Depending on the interest, the state may start the project with smaller liquefaction facilities in Nikiski than originally envisioned — “two train” instead of three.

The smaller, two-train option would cost $34 billion, while a three-train option would cost $43 billion.

Larry Persily, oil and gas adviser to Kenai Peninsula Borough Mayor Mike Navarre, said the solicitation process is “a test of the viability of the project.”

The state will seek nonbinding letters of interest from companies by Aug. 31. Companies that sign definitive agreements by May 31 will become foundation customers.

“Someone coming along later can’t get a better deal” than those anchor clients, Meyer said.

Last year, Gov. Bill Walker had proposed a Sept. 1 deadline to line up critical business partners before pulling the plug on the costly Alaska LNG project. More recently, he has said the date will offer the state a chance to evaluate interest in the project, but he hasn’t backed off the deadline.

Previous, unsuccessful efforts to create a North Slope gas project involved open seasons in 2010, before the Alaska LNG project was created.

One was held by TransCanada, working with ExxonMobil on a project that launched under Gov. Sarah Palin, and was eligible for state subsidies under the Alaska Gasline Inducement Act.

Denali, a BP and ConocoPhillips project, also held an open season.

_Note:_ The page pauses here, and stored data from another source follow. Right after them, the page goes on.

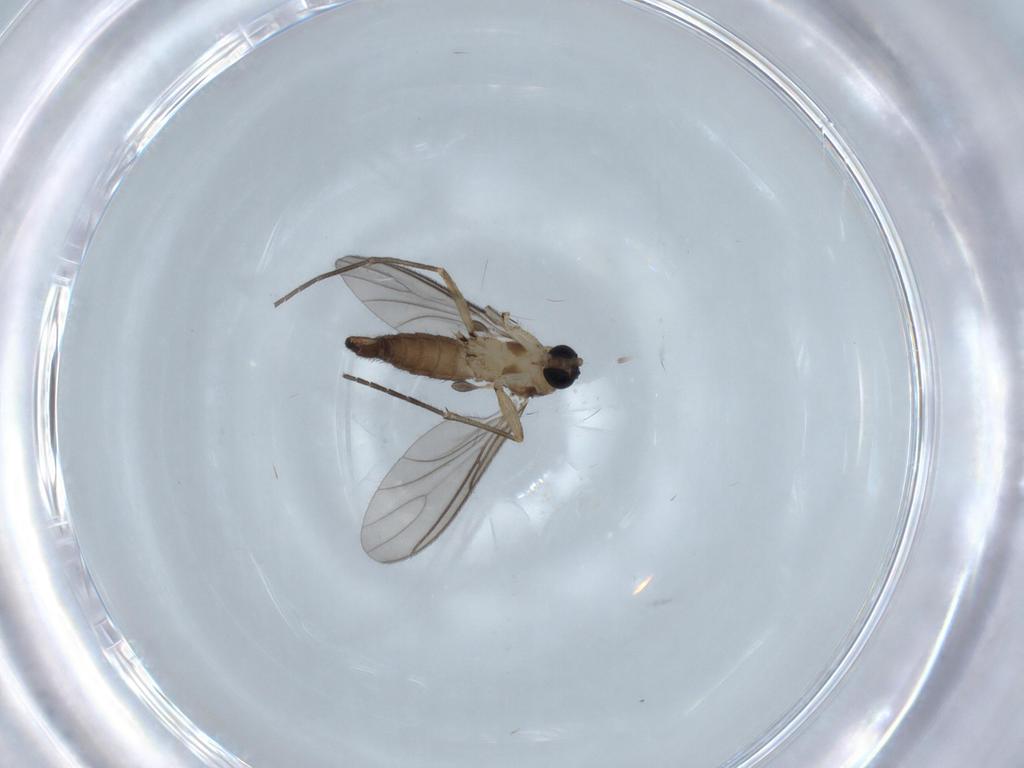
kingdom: Animalia
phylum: Arthropoda
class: Insecta
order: Diptera
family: Sciaridae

Those open seasons fell under the purview of the Federal Energy Regulatory Commission because the projects would have shipped gas between states, from Alaska through Canada and to the Lower 48, or from the North Slope to Valdez where it would have been loaded into tankers. Although officials from both the TransCanada and Denali projects said they received interest during their open seasons, nothing ever came of it.

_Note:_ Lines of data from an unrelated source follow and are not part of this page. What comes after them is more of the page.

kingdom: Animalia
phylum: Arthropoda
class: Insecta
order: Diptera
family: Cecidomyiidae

Back in 2010, when he was a Republican candidate for governor, Walker demanded that the expressions of interest in the TransCanada project be made public.

AGDC’s solicitation of interest doesn’t need FERC approval.

After 2010, changing market conditions — the shale boom in the Lower 48, which produced a glut of domestic natural gas — led the state and major oil producers to shift their attention to Asia. The state and three oil companies teamed up on the Alaska LNG project.

After a study last year raised concerns about Alaska LNG’s global competitiveness, the oil producers backed out of the project, leaving only the state.